La colère est mère de la vengeance, et les regards colériques sont pères de la terreur.

Car parlons-en, des regards effrayés.
Ce sont les regards torturés.
Les regards proscrits, creux, honteux, et affligeants.
Si vous croisez un regard de peur, soit vous en êtes la cause, soit vous aussi vous en possédez un.
Certains se délectent des pupilles terrifiées et du semblant de pouvoir qu'elles peuvent donner l'impression de posséder envers ceux qui les provoquent.

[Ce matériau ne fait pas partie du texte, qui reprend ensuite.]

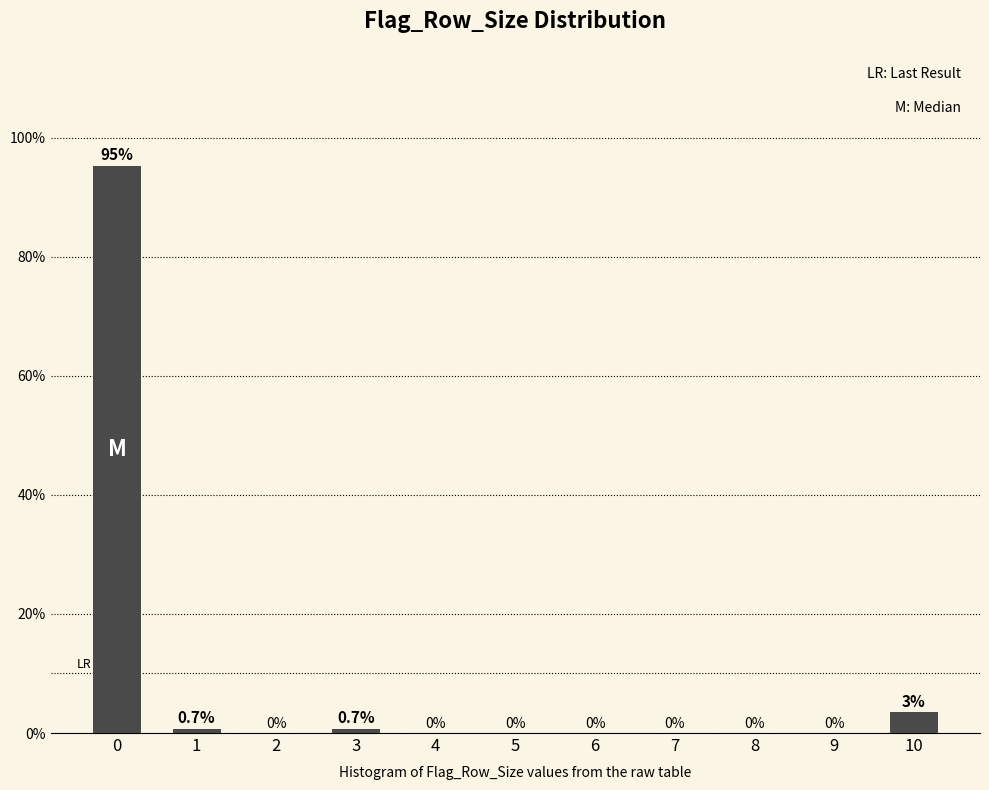

At which label is the value closest to 47?

10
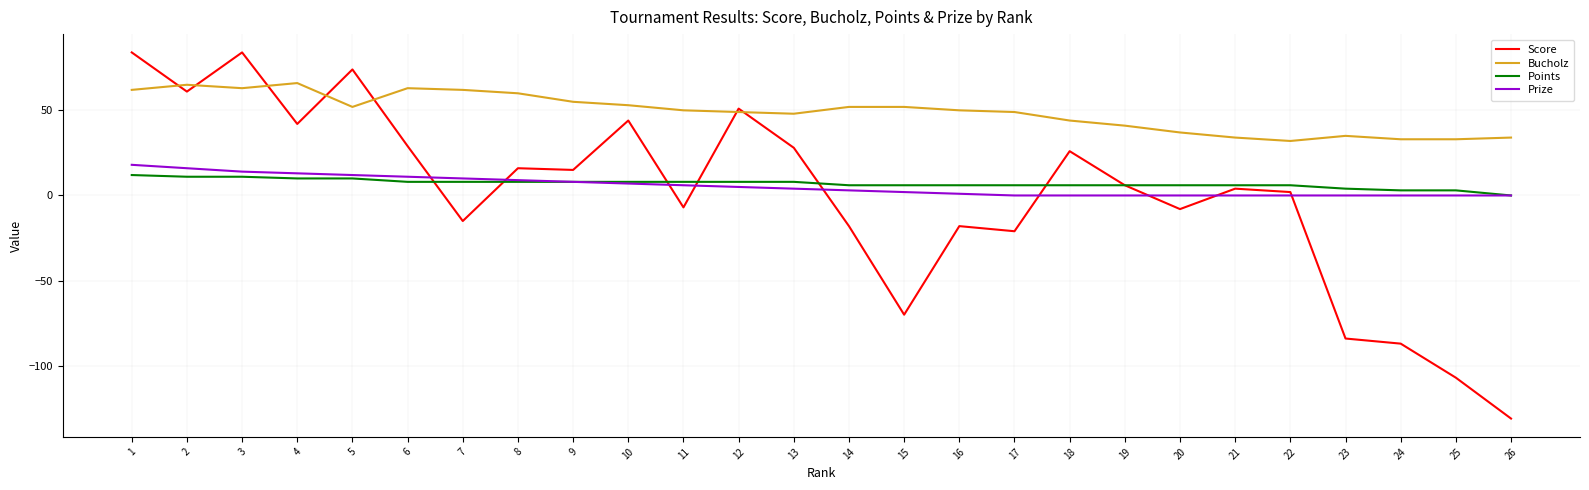

Which series has the widest spread of values?

Score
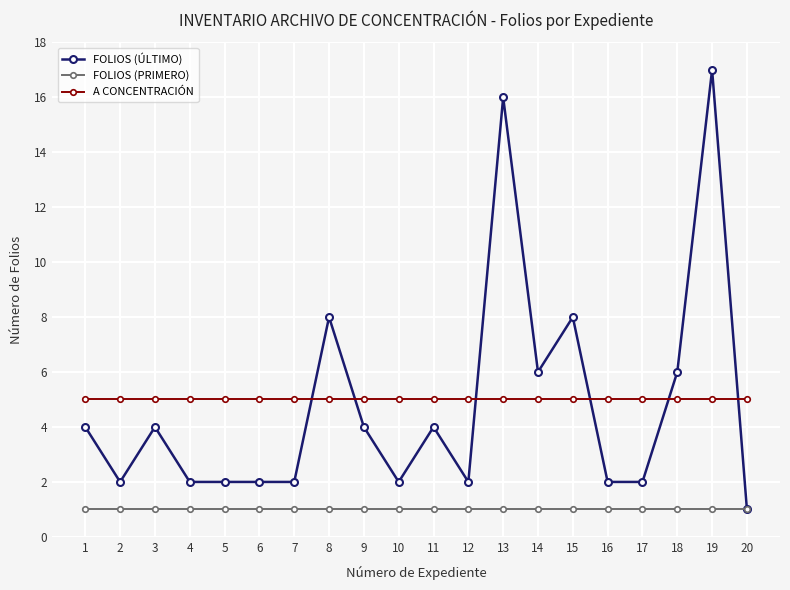

What value does the A CONCENTRACIÓN series have at 11?

5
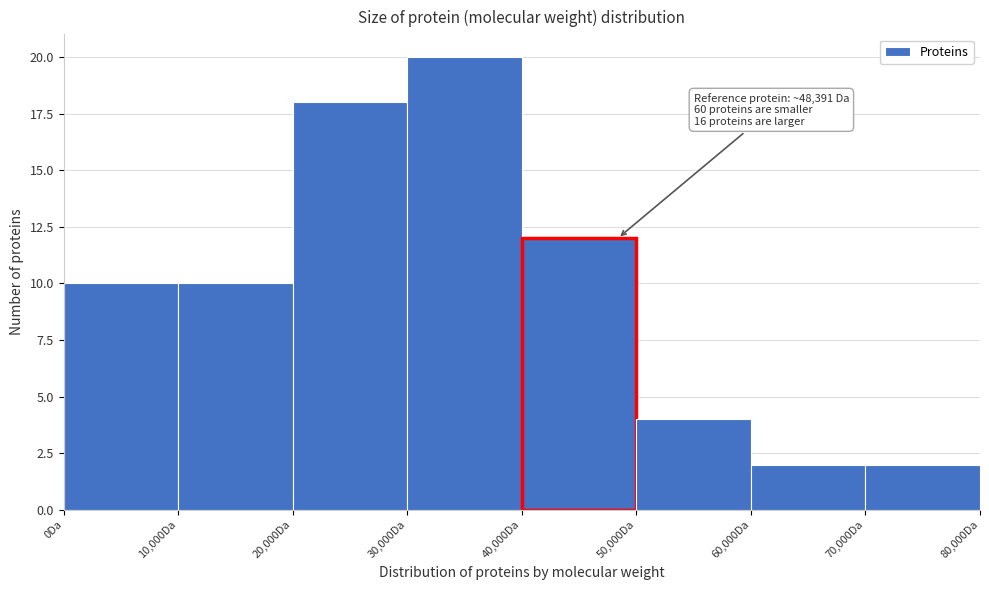

Which range on the x-axis has the tallest bar?

30000 to 40000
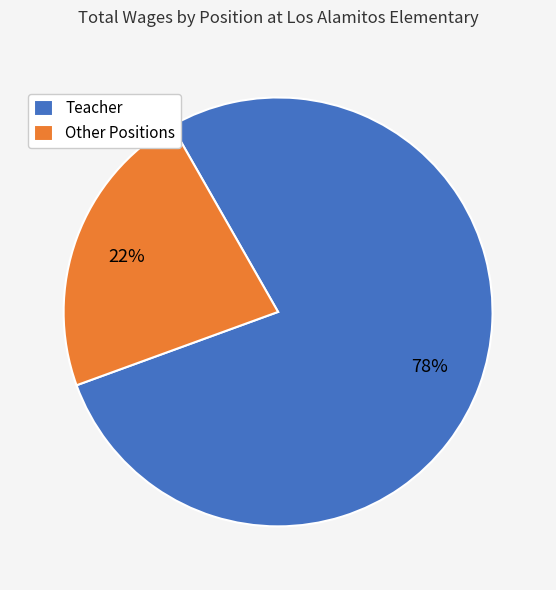

Which slice represents more than half of the pie?

Teacher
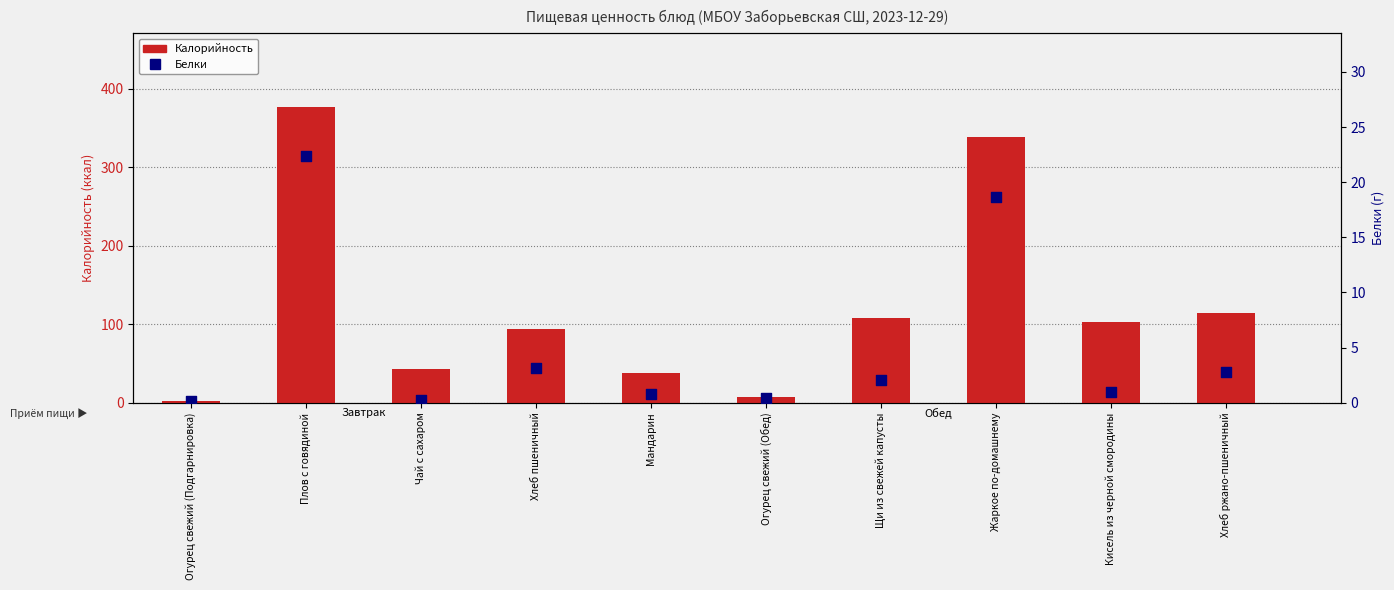

Which series reaches the minimum Y coordinate?

Белки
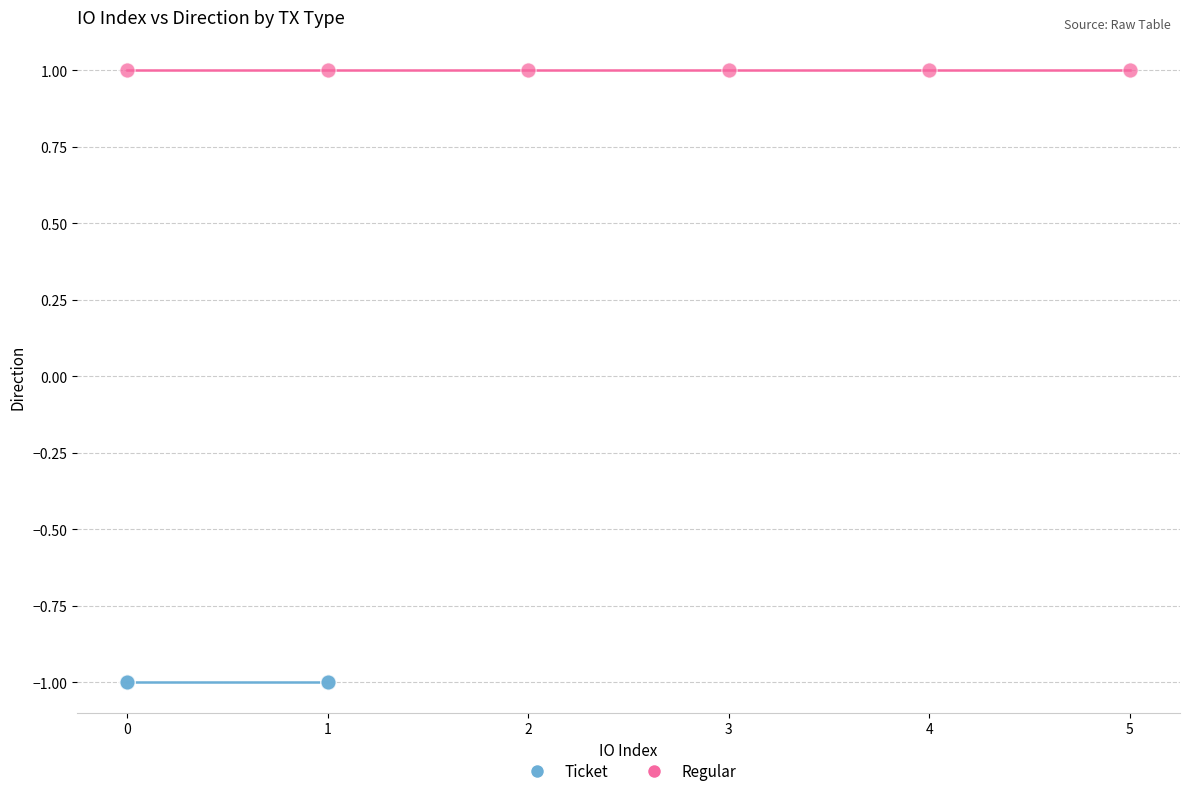

Which series reaches the minimum Y coordinate?

Ticket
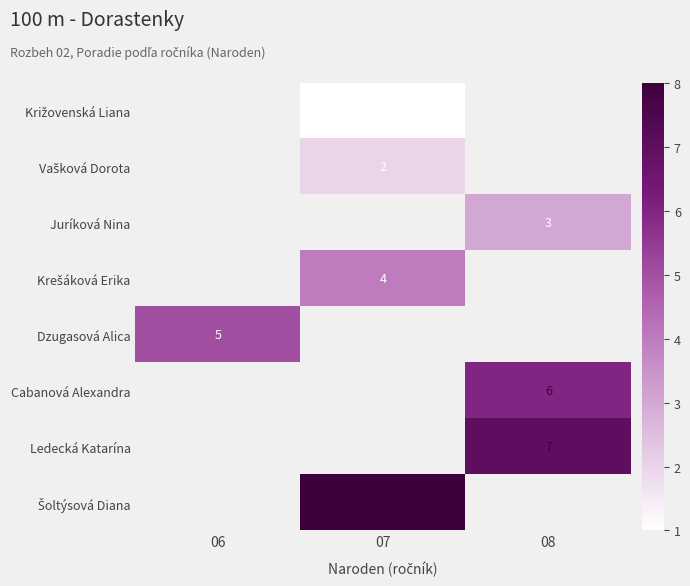

How many positive values does the Vašková Dorota series have?

1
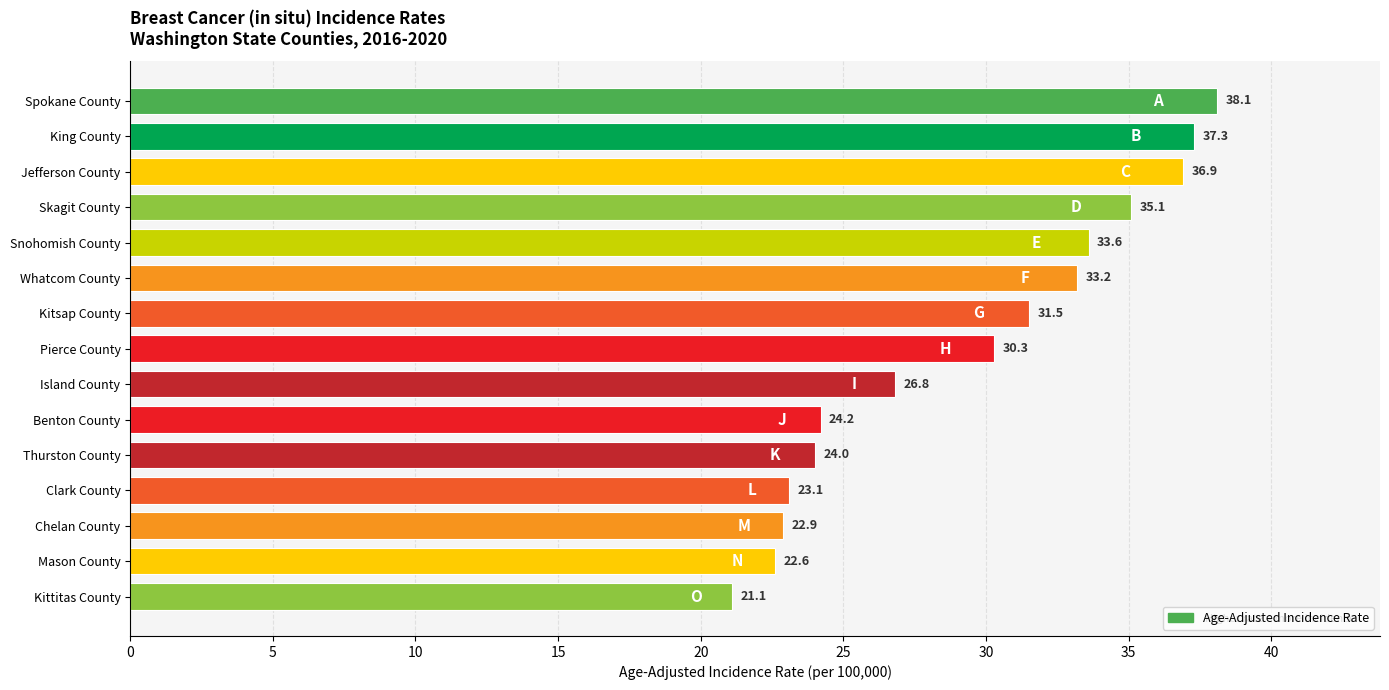

What is the average value?

29.4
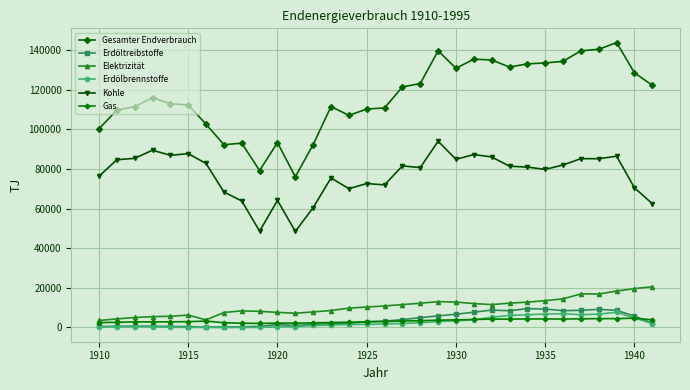

What is the greatest value displayed?

143810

Mais être une menace ce n'est que le moyen de s'immuniser contre la peur en la devenant.
Et c'est là la preuve de la crainte que vous inspire ce sentiment.
Alors voyez bien à quel point ce raisonnement est contradictoire.

Mais enfin, si je parle de tout ça, c'est parce que je me sentais observée.

Observée par un regard qui n'a rien de tous ceux que j'ai pu décrire, et même de tous ceux que j'ai rencontrés...

Je ne savais d'où il venait, ou qui le portait, mais je savais qu'il était posé sur moi.
Un jour, en allant dans les toilettes d'un restaurant, je l'ai vu.

À travers la vitre, près des lavabos, un regard vitreux, jaune, où pulsait en rythme des veines d'animal.
La créature humanoïde à qui il appartenait ne ressemblait à rien: des bras couleur charbon tels des os en lambeaux, un visage émacié et des dents brunies et écartées.
Seules deux fentes lui servaient de nez, et ses longs doigts fins se sont approchés de la vitre.

J'ai à nouveau fixer son regard.
Et j'ai compris.

Assassin.

C'était un regard de tueur.
Le regard qui allait me tuer.

Je suis sortie des toilettes silencieusement, j'ai terminé mon repas au restaurant, et je suis rentrée chez moi.

J'ai fermé la porte à clé ainsi que tous les volets.

Il existe une multitude de regards.
Et il y en a un...

...il y en a un que je ne veux plus jamais croiser.

J'attrape le couteau que j'utilise pour découper la viande, et l'approche de mes prunelles brunes.

De tous les regards du monde, c'est le mien que je sacrifie.

Le sang coule sur mes doigts, et je ne peux plus qu'imaginer sa couleur écarlate.

Je me ferme à tous les miroirs de l'âme du monde, car celui dans lequel j'ai regardé ne reflétait aucun esprit à l'intérieur.

Un souffle chaud vient me caresser la nuque.

Il est venu.


...mais il peut bien me dévorer, jamais plus je ne croiserai ses pupilles dénuées de vitalité.